Vanessa Revindran

Vanessa Revindran

Doctoral Dissertation Announcement


Candidate: Vanessa Revindran

Degree of: Doctor of Philosophy

Department: Biological Sciences

Title: Isolation and Characterization of Cellular Targets of HopM1; a Plant Pathogen Effector of Pseudomonas syringae pv. tomato

Committee:
Dr. John Geiser, Chair
Dr. Bruce Bejcek
Dr. Todd Barkman
Dr. Wendy Ransom-Hodgkins
Dr. William Tedford

Date: Wednesday, March 14, 2012 9:00 a.m. to 11:00 a.m.
2908 Wood Hall

Abstract:
The researchers have created a yeast model system to study the action of the plant pathogen effector HopM1 in Saccharomyces cerevisiae. Pseudomonas syringae, causative agent of bacterial speck in tomatoes, utilizes the type III secretion system to shuttle the effector proteins into the host cell.
When expressed in yeast, HopM1 is lethal on solid media at 21C, but not at 30C and 37C. The same temperature sensitive ability of HopM1 to cause death on solid media is also observed in liquid. As demonstrated by SDS PAGE-Western blot analysis, HopM1 protein is present at 21C, 30C and 37C. At 21C, a full-length protein of 78kDA is observed. At 30C and 37°C, the majority of HopM1 protein exists as degraded fragments. HopM1 containing strains were visualized using the V5 epitope and immunofluorescent microscopy. HopM1 localizes to mitochondria and secretory organelles. This result was confirmed using cellular fractionation and sucrose gradient density centrifugation. When plated on media containing glycerol, we observed no change in expression of HopM1, thus indicating that is it unlikely that binding to mitochondria result in the lethal phenotype.
The researchers have isolated 19 spontaneous suppressor strains that are capable of surviving the HopM1 imposed lethality at 21C. All strains have been examined for (over) HopM1 protein expression, of which 13 express full-length HopM1 at 21C, and five do not.
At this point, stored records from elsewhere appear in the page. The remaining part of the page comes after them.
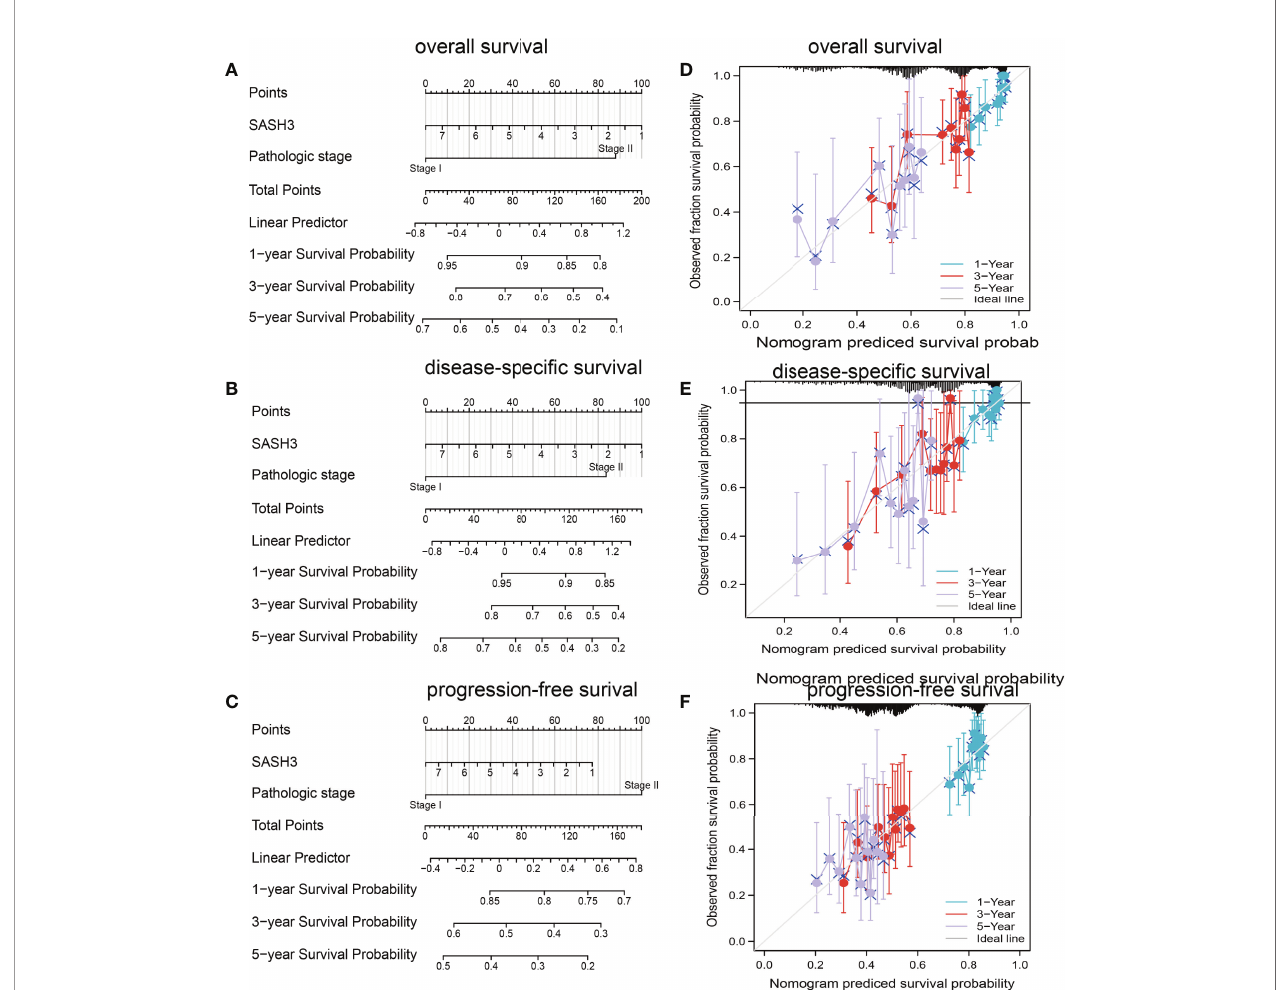
FIGURE 12 | Construction and evaluation of nomogram. Nomogram to predict (A) overall survival, (B) disease-speci fi c survival, and (C) progression-free survival of lung cancer patients. The calibration curve and Hosmer – Lemeshow test of nomograms in the TCGA-lung adenocarcinoma cohort for (D) overall survival, (E) disease- speci fi c survival, and (F) progression-free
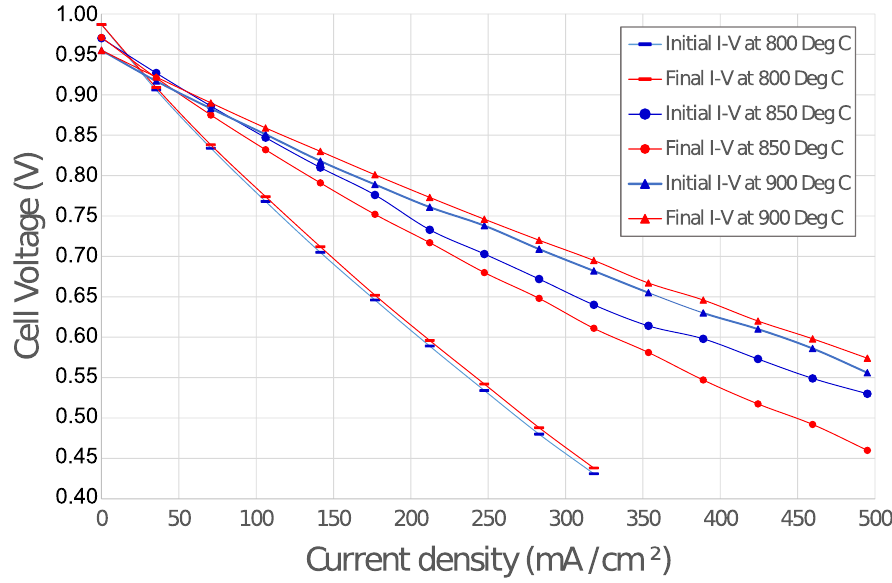
Figure 16. Voltage-current density comparison of the cell at different temperatures before and after the testing program—At 800 ◦ C, 850 ◦ C and at 900 ◦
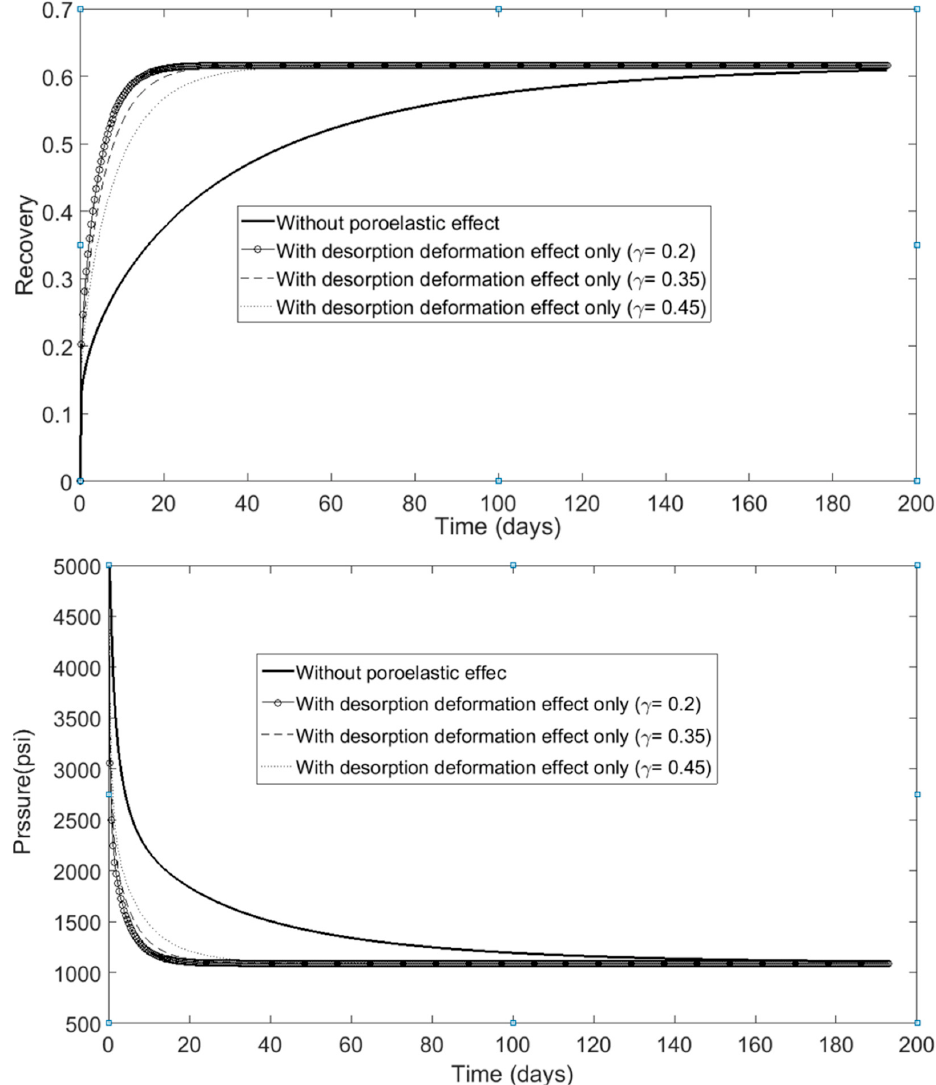
Figure 7. Impact of changes in Poisson’s ratio on pressure decay ( bottom ) and ultimate recovery ( top ).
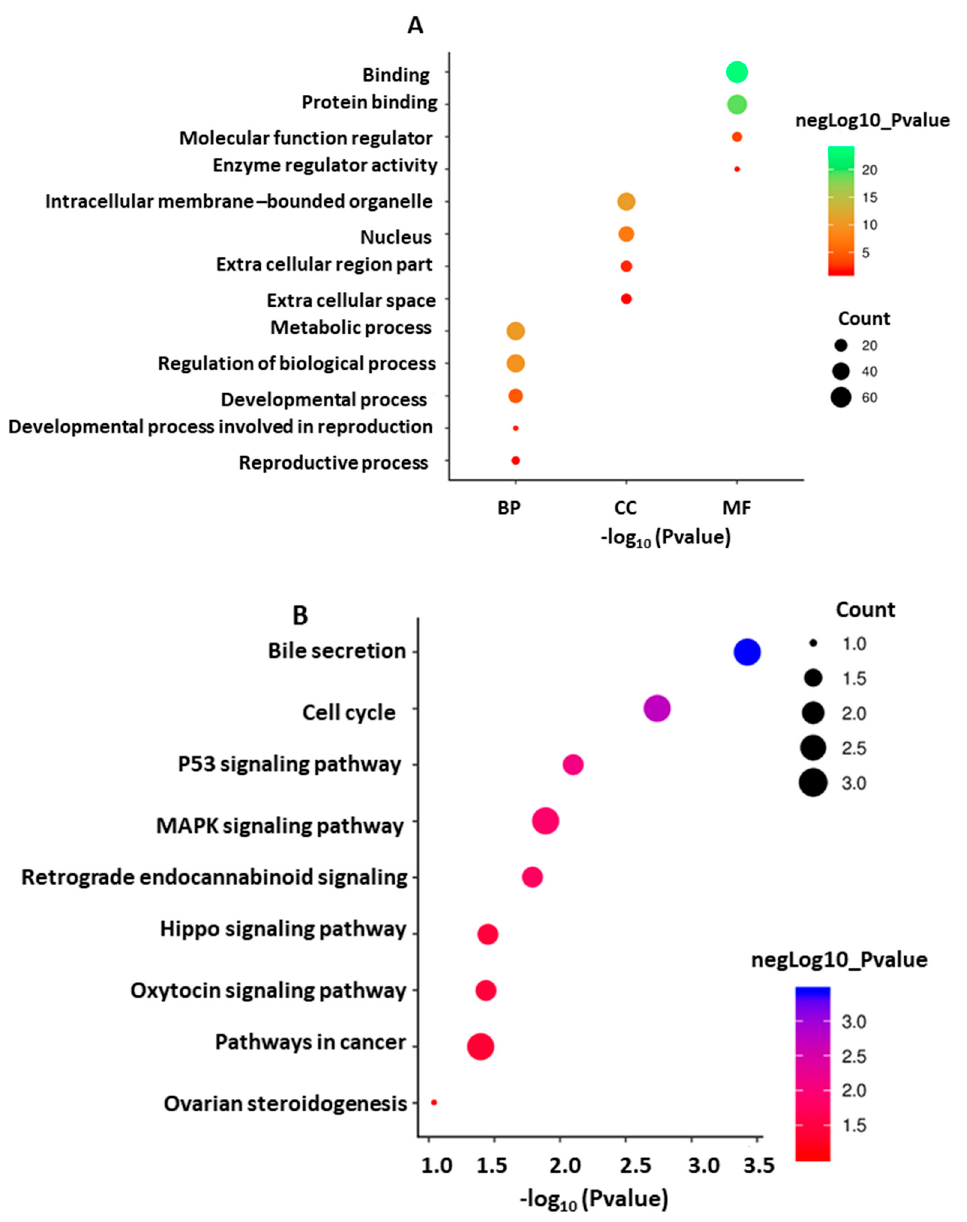
Figure 14. The bubble chart of ( A ) gene ontology (GO) terms and ( B ) Kyoto Encyclopedia of Genes and Genomes (KEGG) pathways of the selected genes.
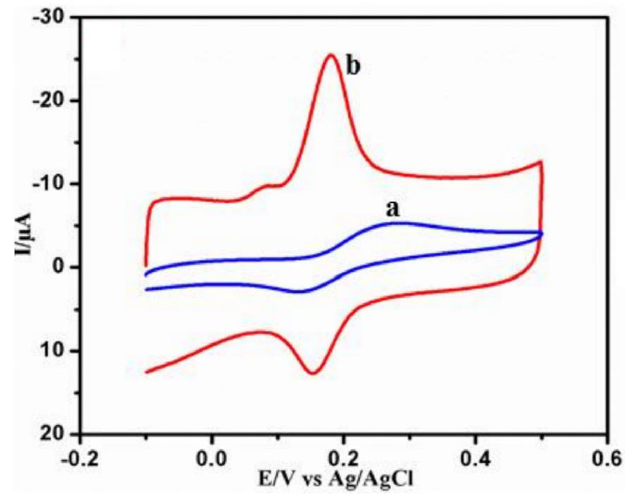
Figure 5. Cyclic voltammetry of bare SPCE (a) and f − MWCNT/SPCE (b) in the presence of 500 µ mol Figure 5. C yclic voltammetry of bare SPCE (a) and f−MWCNT/SPCE (b) in the presence of 500 μmol L −1 CT in 0.05 mol L −1 PB solution (pH 7.0) at a scan rate of 50 mV s −1 . Reprinted with permission L − 1 CT in 0.05 mol L − 1 PB solution (pH 7.0) at a scan rate of 50 mV s − 1 . Reprinted with permission from ESG from Ref. [113]. from ESG from Ref.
SupM1-16, showed a significant increase in growth rates as compared to the wild type strain expressing HopM1. None of the suppressor strains show a change in localization of HopM1 as compared to wild type. One of the suppressor strains, SupM1-16 was sequenced to identify the gene(s) responsible for the suppression phenotype. Six genes that may be the suppressor gene were identified. The most likely candidate is RSP5; an E3 Ubiquitin Ligase. RSP5 contains a single mutation that changes a Glycine to Valine in the HECT domain. Overall the findings suggest that HopM1 kills the yeast cell by perturbing a secretory pathway regulator and that mutation of RSP5 alters HopM1 effects on this pathway to allow life.